The paper authored by a Foreign Service Officer Imran Siddiqui has been forwarded by NIM Director General Naveed Kamran to the Foreign Office with comments that besides being helpful in understanding the regional politics, it identifies the trends that may impact Pakistan in future.
Take a look: A role for the OIC?
The author says a “role -based on the principle of non-interference, independence and territorial integrity of regional states -will help the country avoid unnecessary contests with ambitious regional players while pursuing its interests in the region”.
Noting that the Gulf region was unlikely to remain unaffected by events in Levant and Egypt and Irans expanding involvement in regional conflicts, Mr Siddiqui said: “Pakistan needs to engage with regional players in all Middle Eastern sub-regions including with its immediate neighbour, Iran”.

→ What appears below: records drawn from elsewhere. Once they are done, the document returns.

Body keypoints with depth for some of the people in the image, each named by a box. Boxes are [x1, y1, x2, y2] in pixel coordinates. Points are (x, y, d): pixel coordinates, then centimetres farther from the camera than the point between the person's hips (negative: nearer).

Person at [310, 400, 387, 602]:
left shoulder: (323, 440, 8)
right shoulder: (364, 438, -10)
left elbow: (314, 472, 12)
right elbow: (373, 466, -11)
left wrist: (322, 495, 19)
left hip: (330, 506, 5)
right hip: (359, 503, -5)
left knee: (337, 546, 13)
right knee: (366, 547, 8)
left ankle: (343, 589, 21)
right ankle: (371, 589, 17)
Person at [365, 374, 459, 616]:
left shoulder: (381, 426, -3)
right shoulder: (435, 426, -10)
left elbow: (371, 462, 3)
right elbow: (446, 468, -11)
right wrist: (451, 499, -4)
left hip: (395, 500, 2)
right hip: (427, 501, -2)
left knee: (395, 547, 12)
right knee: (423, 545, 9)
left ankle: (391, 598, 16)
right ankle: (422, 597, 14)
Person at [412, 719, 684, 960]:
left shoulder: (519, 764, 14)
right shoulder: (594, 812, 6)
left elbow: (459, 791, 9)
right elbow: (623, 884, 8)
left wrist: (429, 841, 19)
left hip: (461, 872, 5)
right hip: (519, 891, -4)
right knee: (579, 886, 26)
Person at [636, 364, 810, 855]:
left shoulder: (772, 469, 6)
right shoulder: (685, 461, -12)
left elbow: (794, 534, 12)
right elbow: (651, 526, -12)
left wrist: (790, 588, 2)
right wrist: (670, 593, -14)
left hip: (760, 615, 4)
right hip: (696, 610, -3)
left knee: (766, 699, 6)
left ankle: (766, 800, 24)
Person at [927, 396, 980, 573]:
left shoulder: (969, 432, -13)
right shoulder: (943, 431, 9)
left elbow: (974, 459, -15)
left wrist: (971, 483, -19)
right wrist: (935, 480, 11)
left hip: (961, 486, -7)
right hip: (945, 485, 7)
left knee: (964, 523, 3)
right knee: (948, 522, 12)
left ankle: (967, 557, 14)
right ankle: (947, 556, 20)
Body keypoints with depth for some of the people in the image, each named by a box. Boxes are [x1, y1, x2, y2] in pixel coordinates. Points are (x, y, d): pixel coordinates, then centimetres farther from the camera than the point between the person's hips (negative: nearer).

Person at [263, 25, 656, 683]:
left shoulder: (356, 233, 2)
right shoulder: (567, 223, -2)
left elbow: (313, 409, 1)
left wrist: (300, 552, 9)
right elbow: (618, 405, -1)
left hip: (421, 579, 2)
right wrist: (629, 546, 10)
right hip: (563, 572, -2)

He said that Tehran would always sceptically view Pakistans role in the Gulf as it would directly impinge on Iranian interests in the region.
The challenge facing the government in dealing with the new situation in the Middle East is to come up with a policy that helps it promote its relations with the countries in the Gulf, while avoiding a confrontational position with Iran.
Mr Siddiqui lists the challenges for the governments policy on the Middle East as ensuring stability in the Gulf region and developing diverse ties with regional states, besides expanding labour force there; guaranteeing the security of oil supply to Pakistan from the Gulf region; maintaining cooperative relations with Iran; being seen as a stabilising factor and not a party to any conflict; shielding Pakistan from negative impact of Middle Eastern sectarian politics; neutralising anti-Pakistan Indian influence in the region; evolving a non-committal relationship with Israel in order to neutralise impact of its close defence relations with India.
The study has reviewed Pakistans relations with all regional countries and recommended that relationship with Saudi Arabia needs to be “institutionalised”, while Iranian concerns particularly with respect to Iranian Baluchistan should be allayed. Moreover, it suggested that contest with Iran for influence in Afghanistan needed to be avoided.
The policy recommendations for engagement with Arab Gulf states include stronger engagement with regional states by going beyond the stereotypical understanding of Arab systems and politics; developing a credible justification for involvement with peace and security issues; making security agreements; developing commercial ties and increasing scope for labour force; community welfare; developing contacts with Najaf-based Shia clergy; and getting assurances on non-interference in Pakistans sectarian issues.